(Tarefa proposta a):
Reproduza literalmente o trecho do texto fornecido compreendido entre "Tendo em vista" e "Marcelo elo elo.", inclusive.

(Texto fornecido):
<<<<

Mesmo mudo hoje preciso cantarolar que
Em minha estranha existência de combates vãos
Que travo só para no fim ver minhas derrotas
Recompensadas por teus braços e em meus
Enevoados labirintos em que teimo dia a dia
Em me enfiar só para que você me busque
E me encontre e me salve e nos acessos de
Raivosa indignação que me permito só para
Que você me aquiete e nas causas de vida
Ou morte em que tolamente teimo em deixar-me
Absorver só para esperar que no fim você mais
Uma vez fale mais alto e me defenda e me
Ressuscite e nos descaminhos e nos becos sem
Saída e nos apuros em que cego finjo que enxergo,
Em que caído finjo que caio,
Rodopio, pesquiso, brinco com a morte, desafio,
peroro, debato tolamente comigo mesmo, neste
13 de maio de 2003, ainda sob forte influência
da doçura com que tão ternamente me embala
dia após dia teu olhar, ainda sob forte influência
do calor do teu corpo ao meu lado na cama, ainda
Sob forte influência dos sonhos bons que ainda
Posso ter só porque tenho você, eu, que tão
Tolamente teimo em me enrolar só para que
Você esclareça e em me iludir só para que você
Me desimpeça e em amedrontar só para que
Você me desassombre, hoje acordei e sem me
Dar conta pus-me a cantarolar com vontade de
Viver e pus-me a viver com vontade de cantarolar,
Cantarolar, cantarolar, cantarolar, cantarolar,
Cantarolar que estou grato neste dia 13 de maio
E em todos os outros dias da minha vida por ser
Capaz de te chamar meu amor

Am Ende

Allegro?

Gente, olha, estou tão desacorçoado, que resolvi deixar o aramaico de lado e proferir esta sentença no idioleto vagabundo atualmente em uso no berção.
Seguinte:
Cansei. Cansei de ver Meu Nome enxovalhado, Minha Identidade continuamente questionada, Minha Existência tão hereticamente colocada sob suspeição.
Resolvi intervir, pôr um fim na pouca-vergonha. Não ralei seis dias fazendo o mundo para que serzinhos petulantes fiquem duvidando do Meu Caráter.
Tendo em vista o retrorreferido, determino, neste ato, a suspensão imediata deste monturo putrefato maliciosamente denominado blogue. A dita suspensão permanecerá em vigor por tempo indeterminado, só transitando em julgado se e quando o safado do autor retirar cada uma das aleivosias que tem assacado contra Meu Santo Nome. E, claro, depois de pagar a devida penitência indo três vezes/mês, pelo período de um decênio, à Basílica de Aparecida, em cujo confessionário deverá relatar — detalhadamente, diga-se — o conteúdo de sua alma degenerada ao padre Marcelo elo elo.

>>>>

(Dados apresentados):
<<<<

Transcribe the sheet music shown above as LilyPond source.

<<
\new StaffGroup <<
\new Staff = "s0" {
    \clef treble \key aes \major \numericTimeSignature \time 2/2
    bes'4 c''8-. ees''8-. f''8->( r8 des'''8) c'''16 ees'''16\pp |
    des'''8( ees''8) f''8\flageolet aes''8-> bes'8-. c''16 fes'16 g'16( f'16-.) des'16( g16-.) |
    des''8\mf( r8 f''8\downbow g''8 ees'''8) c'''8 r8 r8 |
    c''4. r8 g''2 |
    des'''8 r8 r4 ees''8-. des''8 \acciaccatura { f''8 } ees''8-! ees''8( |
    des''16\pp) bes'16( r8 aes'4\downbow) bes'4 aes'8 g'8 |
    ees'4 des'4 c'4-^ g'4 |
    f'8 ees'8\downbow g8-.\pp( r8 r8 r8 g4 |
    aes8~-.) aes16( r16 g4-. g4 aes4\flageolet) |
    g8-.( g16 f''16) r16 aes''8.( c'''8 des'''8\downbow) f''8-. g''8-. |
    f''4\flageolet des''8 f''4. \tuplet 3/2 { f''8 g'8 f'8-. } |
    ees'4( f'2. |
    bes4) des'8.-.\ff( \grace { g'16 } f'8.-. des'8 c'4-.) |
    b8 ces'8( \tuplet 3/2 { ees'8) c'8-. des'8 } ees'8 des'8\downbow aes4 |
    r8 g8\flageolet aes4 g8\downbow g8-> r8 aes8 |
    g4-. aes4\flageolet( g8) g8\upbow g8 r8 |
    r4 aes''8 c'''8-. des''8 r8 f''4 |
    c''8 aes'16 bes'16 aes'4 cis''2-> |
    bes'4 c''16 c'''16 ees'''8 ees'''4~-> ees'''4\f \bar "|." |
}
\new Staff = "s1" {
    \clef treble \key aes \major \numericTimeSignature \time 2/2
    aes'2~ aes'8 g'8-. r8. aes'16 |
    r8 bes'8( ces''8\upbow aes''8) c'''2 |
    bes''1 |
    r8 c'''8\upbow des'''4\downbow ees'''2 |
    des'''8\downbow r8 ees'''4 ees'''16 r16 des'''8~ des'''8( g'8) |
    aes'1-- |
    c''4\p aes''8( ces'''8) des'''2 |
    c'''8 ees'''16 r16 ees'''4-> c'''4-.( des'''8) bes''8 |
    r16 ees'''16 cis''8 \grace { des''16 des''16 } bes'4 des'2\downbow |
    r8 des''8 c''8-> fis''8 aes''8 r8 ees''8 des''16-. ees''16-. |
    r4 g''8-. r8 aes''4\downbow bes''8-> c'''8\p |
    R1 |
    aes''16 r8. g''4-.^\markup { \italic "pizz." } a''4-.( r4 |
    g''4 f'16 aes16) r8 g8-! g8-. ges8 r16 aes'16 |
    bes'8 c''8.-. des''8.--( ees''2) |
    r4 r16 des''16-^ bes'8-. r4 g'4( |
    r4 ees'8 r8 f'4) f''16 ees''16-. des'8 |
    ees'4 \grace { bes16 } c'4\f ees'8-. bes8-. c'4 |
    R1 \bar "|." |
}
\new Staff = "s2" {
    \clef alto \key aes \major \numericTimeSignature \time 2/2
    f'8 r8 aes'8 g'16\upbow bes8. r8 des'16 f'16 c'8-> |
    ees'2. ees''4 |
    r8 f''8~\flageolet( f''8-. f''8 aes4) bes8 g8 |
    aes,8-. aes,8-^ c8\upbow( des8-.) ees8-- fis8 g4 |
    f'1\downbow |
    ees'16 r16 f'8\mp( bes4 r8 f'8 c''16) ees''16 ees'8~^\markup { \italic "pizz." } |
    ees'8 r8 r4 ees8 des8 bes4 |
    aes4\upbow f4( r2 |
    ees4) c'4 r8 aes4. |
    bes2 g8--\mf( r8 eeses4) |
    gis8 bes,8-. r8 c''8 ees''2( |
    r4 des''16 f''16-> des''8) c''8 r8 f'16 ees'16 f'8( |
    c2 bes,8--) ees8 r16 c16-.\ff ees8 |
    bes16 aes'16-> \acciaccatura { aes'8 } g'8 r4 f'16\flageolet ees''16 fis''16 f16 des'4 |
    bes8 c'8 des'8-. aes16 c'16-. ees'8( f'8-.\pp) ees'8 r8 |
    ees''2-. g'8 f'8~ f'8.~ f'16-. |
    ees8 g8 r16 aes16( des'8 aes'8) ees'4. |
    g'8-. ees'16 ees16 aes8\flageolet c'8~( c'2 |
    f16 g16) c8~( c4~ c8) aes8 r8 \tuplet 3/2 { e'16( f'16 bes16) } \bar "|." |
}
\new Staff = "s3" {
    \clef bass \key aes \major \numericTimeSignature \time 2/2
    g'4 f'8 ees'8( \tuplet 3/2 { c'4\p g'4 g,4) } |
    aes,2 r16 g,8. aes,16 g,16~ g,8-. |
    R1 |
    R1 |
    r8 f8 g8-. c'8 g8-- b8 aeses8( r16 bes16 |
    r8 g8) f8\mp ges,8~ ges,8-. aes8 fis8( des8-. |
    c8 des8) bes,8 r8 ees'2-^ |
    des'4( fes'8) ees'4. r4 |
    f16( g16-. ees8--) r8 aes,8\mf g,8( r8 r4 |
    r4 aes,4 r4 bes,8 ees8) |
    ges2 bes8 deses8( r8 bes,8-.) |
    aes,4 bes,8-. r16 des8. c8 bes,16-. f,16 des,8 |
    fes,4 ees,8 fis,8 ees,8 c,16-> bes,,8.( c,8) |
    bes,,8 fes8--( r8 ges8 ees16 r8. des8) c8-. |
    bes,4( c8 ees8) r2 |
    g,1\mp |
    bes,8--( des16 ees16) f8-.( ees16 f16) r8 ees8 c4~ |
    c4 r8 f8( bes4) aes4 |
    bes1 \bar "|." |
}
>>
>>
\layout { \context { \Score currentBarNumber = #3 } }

>>>>

(Tarefa proposta b):
Selecione, nos registros acima, todas as linhas em que aparece a cadeia "markup".

(Solução da tarefa a):
Tendo em vista o retrorreferido, determino, neste ato, a suspensão imediata deste monturo putrefato maliciosamente denominado blogue. A dita suspensão permanecerá em vigor por tempo indeterminado, só transitando em julgado se e quando o safado do autor retirar cada uma das aleivosias que tem assacado contra Meu Santo Nome. E, claro, depois de pagar a devida penitência indo três vezes/mês, pelo período de um decênio, à Basílica de Aparecida, em cujo confessionário deverá relatar — detalhadamente, diga-se — o conteúdo de sua alma degenerada ao padre Marcelo elo elo.

(Solução da tarefa b):
    aes''16 r8. g''4-.^\markup { \italic "pizz." } a''4-.( r4 |
    ees'16 r16 f'8\mp( bes4 r8 f'8 c''16) ees''16 ees'8~^\markup { \italic "pizz." } |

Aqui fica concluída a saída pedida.